CRM197 is a largely enzymatically inactive and nontoxic form of diphtheria toxin that contains a single amino acid substitution G52E. This mutation causes intrinsic flexibility of the active-site loop in front of the NAD-binding site and reduces the ability of CRM197 to bind NAD and eliminates toxic properties of DT Like DT, CRM197 has two disulfide bonds. One disulfide joins Cysl86 to Cys201, linking fragment A to fragment B. A second disulfide bridge joins Cys461 to Cys471 within fragment B. Both DT and CRM 197 have fragment A-associated nuclease activity .

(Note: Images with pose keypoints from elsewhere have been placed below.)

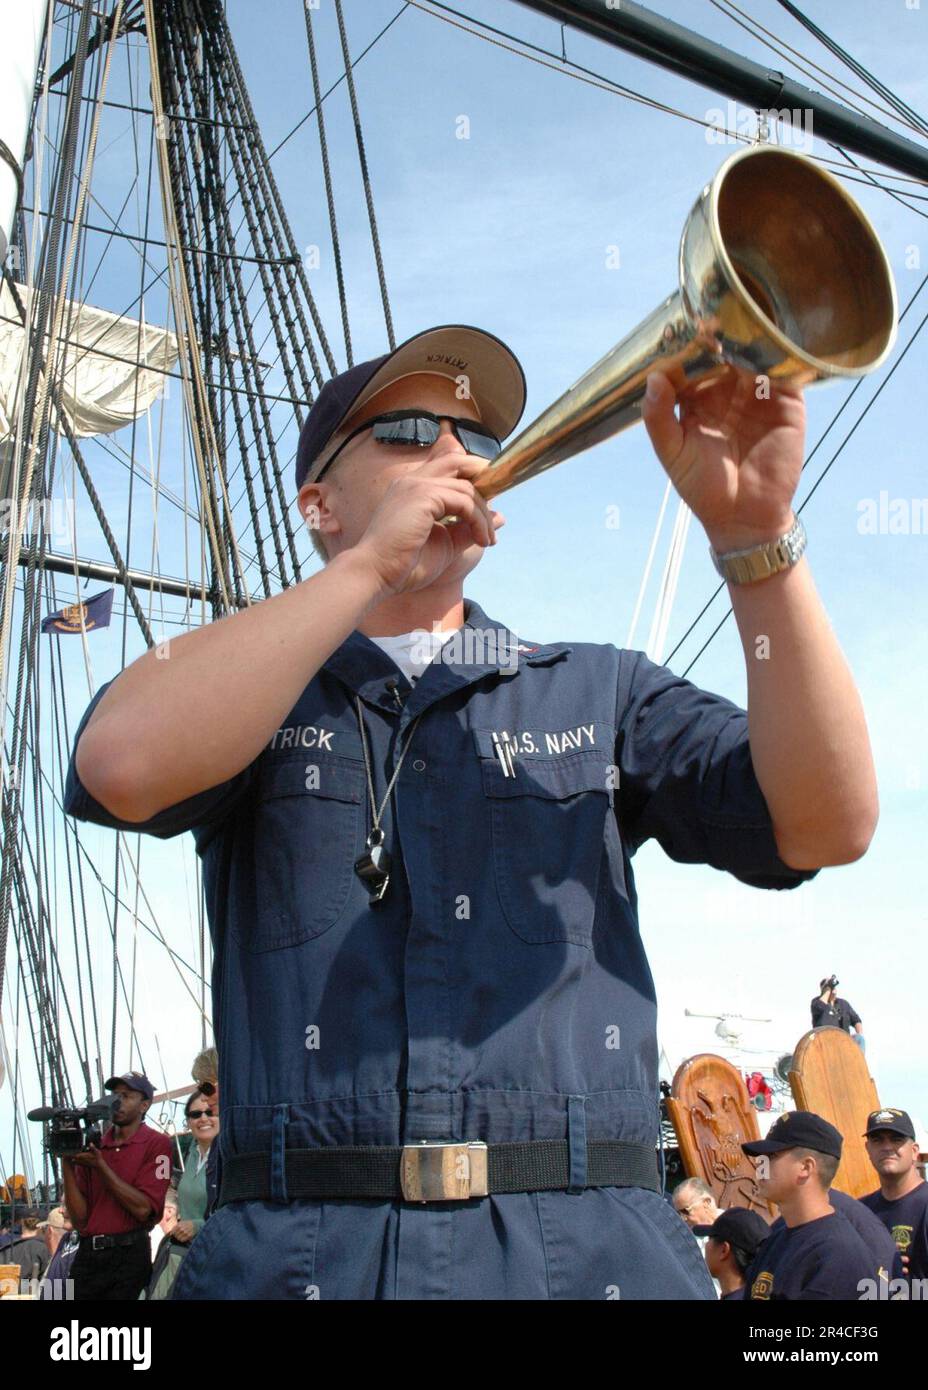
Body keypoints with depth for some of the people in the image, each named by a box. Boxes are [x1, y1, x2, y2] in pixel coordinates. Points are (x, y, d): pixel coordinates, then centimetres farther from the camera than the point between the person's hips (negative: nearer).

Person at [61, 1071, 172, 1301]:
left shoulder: (156, 1143, -2)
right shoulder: (91, 1145, 9)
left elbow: (144, 1209, -12)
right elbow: (81, 1217, 4)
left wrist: (100, 1165, -14)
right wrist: (67, 1164, -7)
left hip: (128, 1256, -4)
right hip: (87, 1255, 4)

Many antigens are poorly immunogenic, especially in infants, unless chemically linked to a protein (“conjugation”), thereby forming a conjugate or conjugate vaccine. The protein component of these conjugate vaccines is also called the “carrier protein”. CRM197 is commonly used as the carrier protein for protein-carbohydrate and hapten-protein conjugates. As a carrier protein, CRM197 has a number of advantages over diptheria toxoid as well as other toxoid proteins, many of which have been documented (Shinefield Vaccine, 28:4335, 2010, Broker et al, Biologicals, 39: 195 2011). For example since CRM197 is genetically detoxified, it retains a larger complement of lysines, which are used for conjugation but are blocked by chemical toxoiding. CRM197 has proven to be an effective carrier protein for Streptococcus pneumonia capsular polysaccharides, as evidenced by the success of PREVNAR™ (Pfizer), a vaccine consisting of up to 13 capsular polysaccharides chemically linked to CRM197. There is also evidence suggesting that compared with tetanus toxoid, there is less carrier-induced suppression of the immune response, especially when there are many individual polysaccharides linked to the same carrier protein.